System Design/04 - Cloud Design Patterns/Design & Implementation2 min
Sidecar
- Que problema isso resolve?
- Quando usar / quando NÃO usar?
- Qual o principal trade-off?
- Como isso falha em produção?
Conceito
Um processo auxiliar implantado ao lado da aplicação, no mesmo host ou pod, cuidando de preocupações transversais fora do código de negócio.
┌─ pod ───────────────────┐
│ aplicação ←→ sidecar │ → rede
└─────────────────────────┘
O sidecar intercepta o tráfego e adiciona: mTLS, retry, Circuit Breaker, balanceamento, Service Discovery, métricas e tracing — sem uma linha na aplicação.
É a base do service mesh (Istio, Linkerd), onde um plano de controle configura todos os sidecars centralmente.
Trade-offs
O ganho decisivo aparece em ambientes poliglotas. Implementar retry, circuit breaker, mTLS e tracing em quatro linguagens significa quatro bibliotecas, quatro qualidades e quatro cronogramas de atualização. Com sidecar, a política é uma só, e atualizá-la não exige recompilar nem redeployar nenhuma aplicação.
Os custos são concretos:
| Custo | Detalhe |
|---|---|
| Recursos | Um contêiner extra por pod — CPU e memória multiplicados pela frota |
| Latência | Mais dois saltos locais (saída e entrada) |
| Complexidade | O plano de controle é um sistema distribuído a operar |
| Depuração | Mais uma camada onde o problema pode estar |
Em frota grande, o custo de recursos é significativo: 500 pods significam 500 sidecars, e a soma costuma surpreender.
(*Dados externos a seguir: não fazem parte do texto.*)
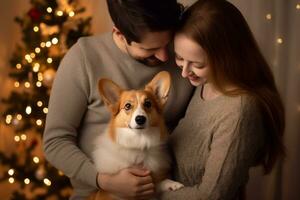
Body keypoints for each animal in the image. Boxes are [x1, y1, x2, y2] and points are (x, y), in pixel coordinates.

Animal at [88, 71, 184, 199]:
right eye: (127, 106)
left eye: (148, 104)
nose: (140, 119)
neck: (139, 140)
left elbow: (158, 183)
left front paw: (173, 184)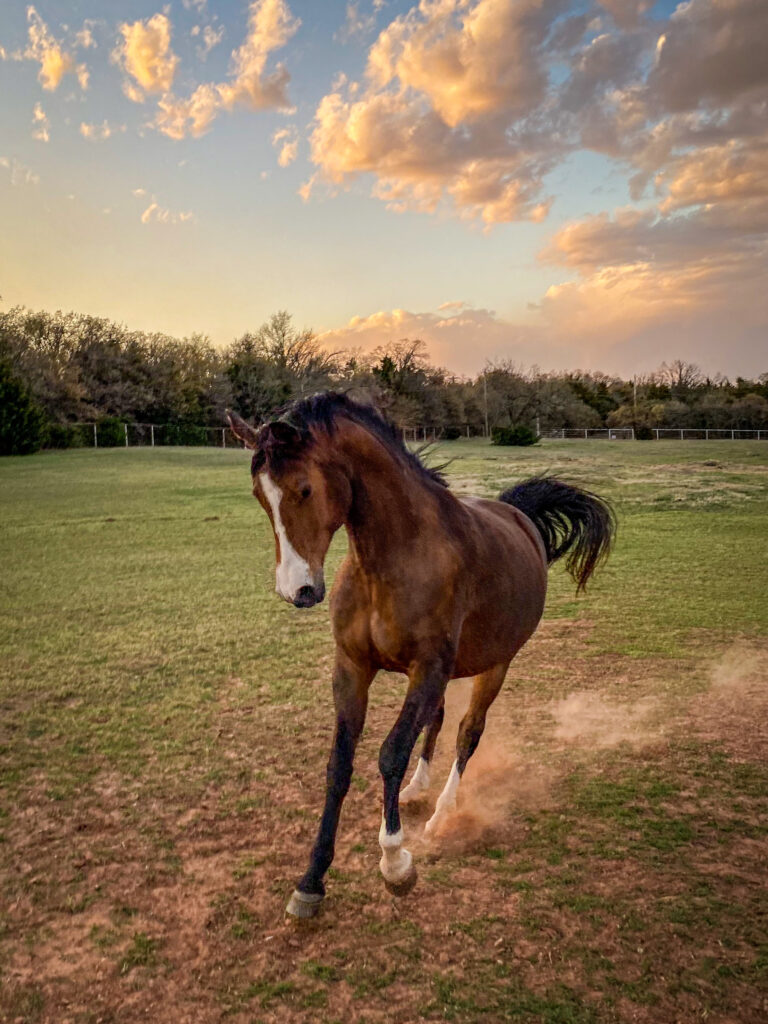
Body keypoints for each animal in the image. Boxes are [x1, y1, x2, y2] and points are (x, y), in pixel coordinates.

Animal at [226, 392, 615, 918]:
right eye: (259, 496)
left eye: (303, 489)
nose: (297, 591)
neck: (393, 559)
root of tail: (519, 516)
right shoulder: (354, 669)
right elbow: (339, 766)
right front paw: (311, 880)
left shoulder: (426, 669)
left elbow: (390, 754)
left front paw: (395, 862)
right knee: (438, 718)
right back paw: (418, 788)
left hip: (494, 666)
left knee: (468, 732)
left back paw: (442, 813)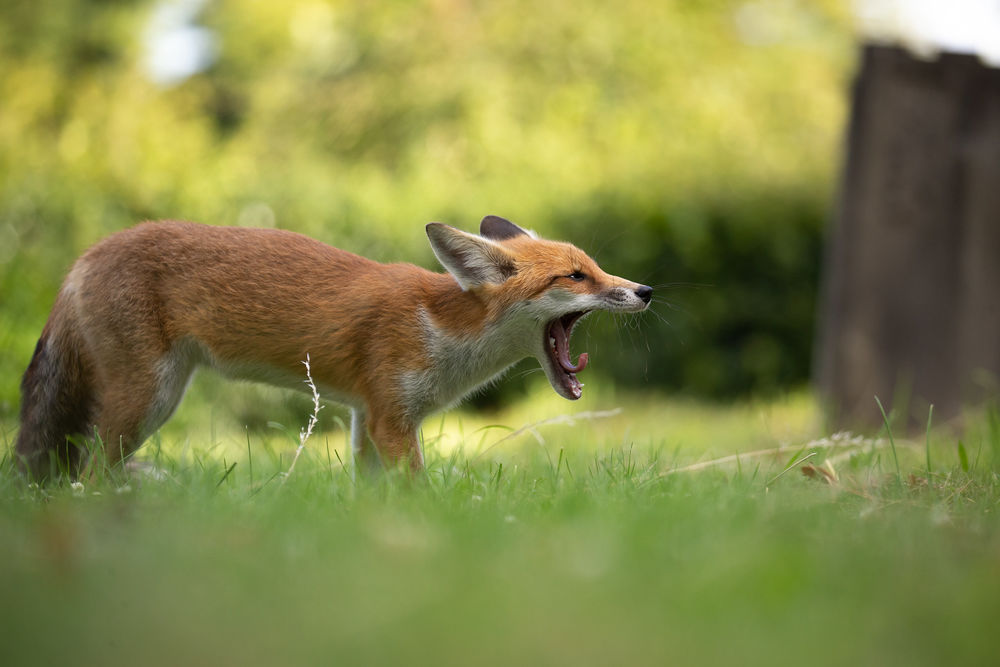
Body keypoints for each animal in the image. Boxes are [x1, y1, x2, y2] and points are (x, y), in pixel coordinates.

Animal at [15, 216, 651, 479]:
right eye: (576, 277)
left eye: (595, 268)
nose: (645, 290)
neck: (444, 329)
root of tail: (84, 257)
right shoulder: (392, 420)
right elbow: (417, 490)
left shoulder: (366, 417)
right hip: (149, 398)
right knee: (91, 471)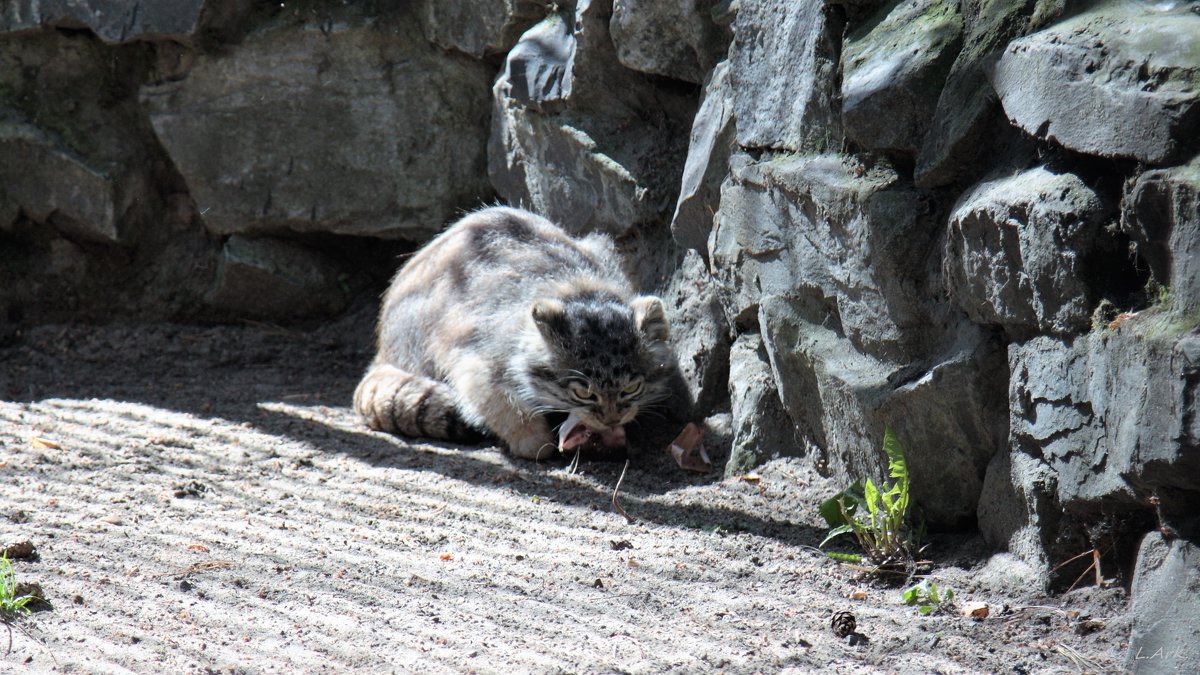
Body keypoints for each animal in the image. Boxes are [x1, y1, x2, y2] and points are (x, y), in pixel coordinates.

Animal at [352, 205, 686, 456]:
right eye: (583, 392)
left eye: (631, 388)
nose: (612, 418)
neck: (579, 288)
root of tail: (384, 346)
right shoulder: (472, 358)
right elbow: (501, 404)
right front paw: (536, 443)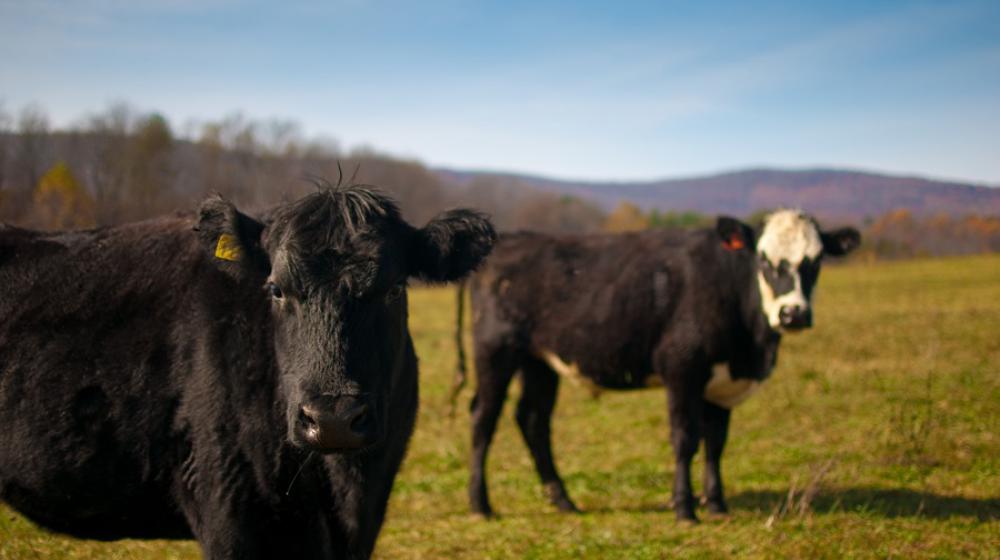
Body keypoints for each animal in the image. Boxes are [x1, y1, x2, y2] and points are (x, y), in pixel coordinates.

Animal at [458, 209, 856, 520]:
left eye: (816, 261)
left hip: (538, 361)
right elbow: (685, 439)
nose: (793, 314)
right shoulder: (681, 367)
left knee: (533, 420)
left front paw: (717, 505)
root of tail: (508, 239)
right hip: (496, 351)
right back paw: (481, 505)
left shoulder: (721, 384)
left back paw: (563, 500)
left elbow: (716, 443)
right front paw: (685, 508)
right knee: (483, 418)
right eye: (764, 260)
Por isso a adoção merece critério. Service mesh compensa com muitos serviços, várias linguagens e requisitos fortes de segurança e observabilidade. Com cinco serviços numa linguagem só, uma biblioteca compartilhada entrega quase o mesmo com uma fração da complexidade.
Modelos sem sidecar (proxy por nó, ou eBPF) surgiram exatamente para reduzir esse custo.
Exemplo prático
Doze serviços em Java, Go, Python e Node. Requisito: mTLS entre todos e tracing distribuído completo.
Sem sidecar: quatro implementações, quatro configurações de certificado, e a certeza de que a rotação de certificados vai falhar em pelo menos uma.
Com sidecar: o mesh injeta o proxy, emite e rotaciona certificados, e propaga contexto de trace. As aplicações continuam falando HTTP simples entre si e não sabem que existe TLS.
O preço: 12 proxies a mais, e um plano de controle que agora é infraestrutura crítica.